Document text:
Releases: aerospike/aerospike-monitoring
Releases · aerospike/aerospike-monitoring
Aerospike Monitoring v3.6.0
Description & Highlights
- Aerospike Monitoring Stack version 3.6.0 includes a new usecase dashboards Secondary Index summary view.
New features
- Added the Secondary Index Summary View usecase dashboard, which displays all batch transaction statistics. [OM-190]
- Attached dashboards as a tar artefact to the release tag [OM-191]
Aerospike Monitoring v3.5.0
New in this version
This version implements a variety of feature requests and improvements to enhance performance, usability, and reliability.

Available data:

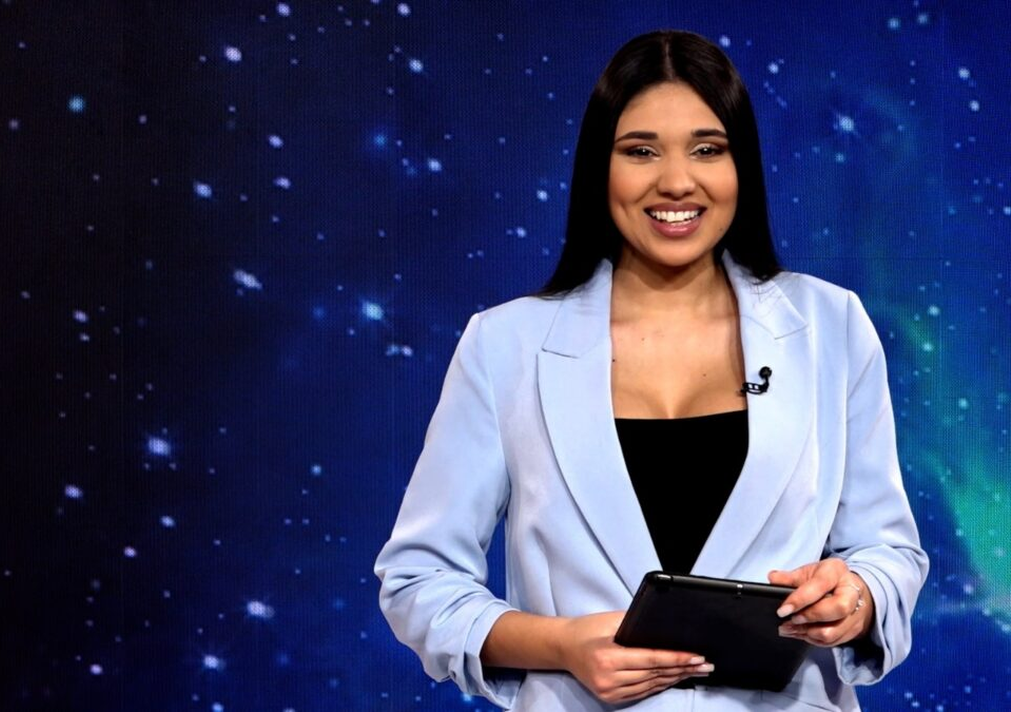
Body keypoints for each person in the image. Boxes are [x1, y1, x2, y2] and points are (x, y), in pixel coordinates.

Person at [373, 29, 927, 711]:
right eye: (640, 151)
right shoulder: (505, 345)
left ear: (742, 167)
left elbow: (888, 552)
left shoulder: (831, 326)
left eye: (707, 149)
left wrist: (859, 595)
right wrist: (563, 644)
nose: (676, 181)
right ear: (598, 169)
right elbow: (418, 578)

---

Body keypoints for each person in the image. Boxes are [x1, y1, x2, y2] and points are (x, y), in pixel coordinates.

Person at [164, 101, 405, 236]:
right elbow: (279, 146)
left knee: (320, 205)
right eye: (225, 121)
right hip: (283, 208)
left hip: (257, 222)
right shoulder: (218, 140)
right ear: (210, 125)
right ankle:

Required work: According to the release notes, what was attached to the release tag in Aerospike Monitoring v3.6.0? The rows are unrelated to the release notes.

Written answer: The dashboards, as a tar artifact.